Dreyer’s to Close Plant in Southland
Dreyer’s Grand Ice Cream Holdings Inc. is putting the freeze on the City of Commerce factory where it has made ice cream for 23 years.
Oakland-based Dreyer’s said Thursday that it would close the plant, which employs 99 people, and transfer production to its ultra-modern operation in Bakersfield.
“We completed a huge expansion in Bakersfield and production has been shifting there, so there really is no more production needed in Commerce,” said Dori Sera Bailey, a spokeswoman for the company.
Dreyer’s invested $100 million to expand the Bakersfield plant last year, doubling its size and adding 381 employees for a total of 800 workers, Bailey said.
The company has said it hopes to increase California’s annual ice cream output by more than 50%.
The Bakersfield plant now produces more than 7% of the nation’s ice cream each year, along with more than 1.2 billion drumsticks, ice cream sandwiches and other icy sweets. Each day, the factory uses 250,000 gallons of fluid milk and 350,000 gallons of condensed milk and cream in its ice cream production.
Bailey said the company hoped to offer most of those who were losing their jobs in Commerce positions at the Bakersfield plant or at one of its six other plants around the country. Dreyer’s also has a plant in Tulare, Calif., where its Haagen-Dazs brand ice cream is made.
The Commerce plant had been pumping out ice cream since 1982, manufacturing family-size cartons and three-gallon barrels for restaurants and ice cream parlors. The facility will close in late April.

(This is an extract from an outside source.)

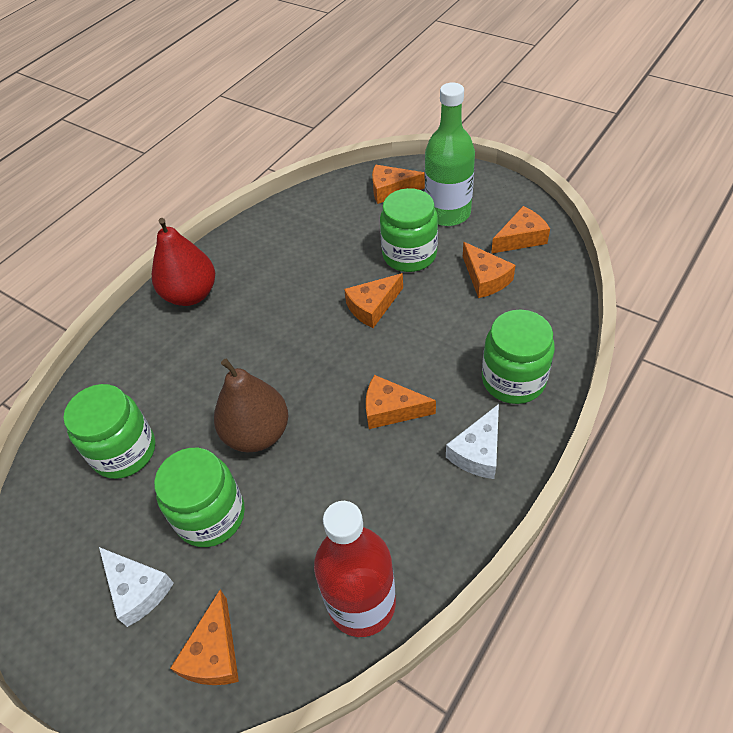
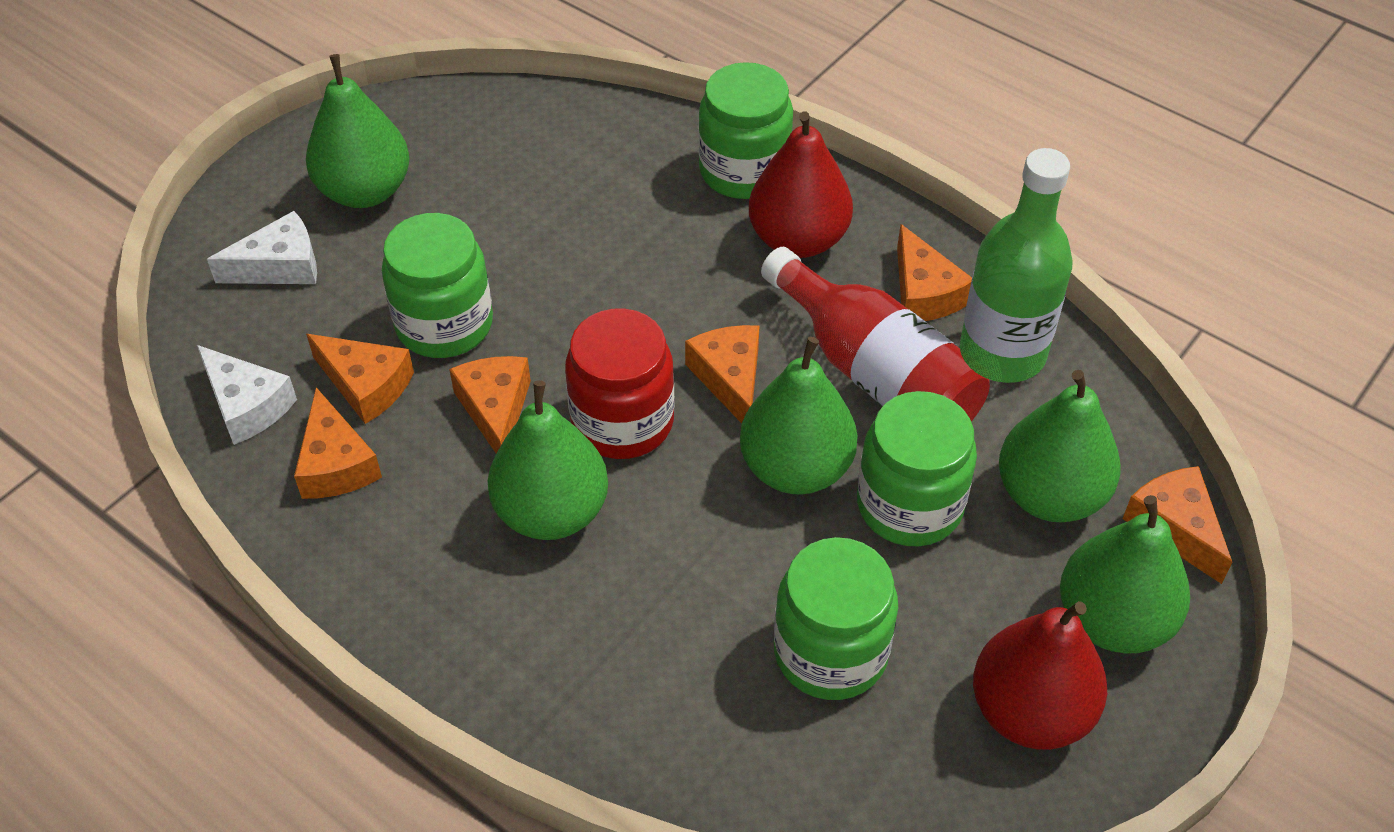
brown pear: 1 -> 0
green pear: 0 -> 5
red jar: 0 -> 1
red pear: 1 -> 2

Tom Sykes, Commerce’s city administrator, said that although the city was saddened to lose the jobs, he was sure that the plant space would be filled quickly by another company.
“It was more of a manufacturing and distribution facility, so it didn’t generate sales tax for us,” Sykes said.
In November, Dreyer’s posted its first quarterly profit in three years because of lower milk and cream costs. The company reported $859,000 in net income on revenue of $520.3 million, compared with a net loss of $10.5 million on revenue of $473.7 million in the year-earlier period.
Dreyer’s is majority-owned by Nestle, the world’s largest food company, which purchased about 68% of the company in 2003 and has begun buying the rest of Dreyer’s shares.
Shares of Dreyer’s closed unchanged Thursday at $83.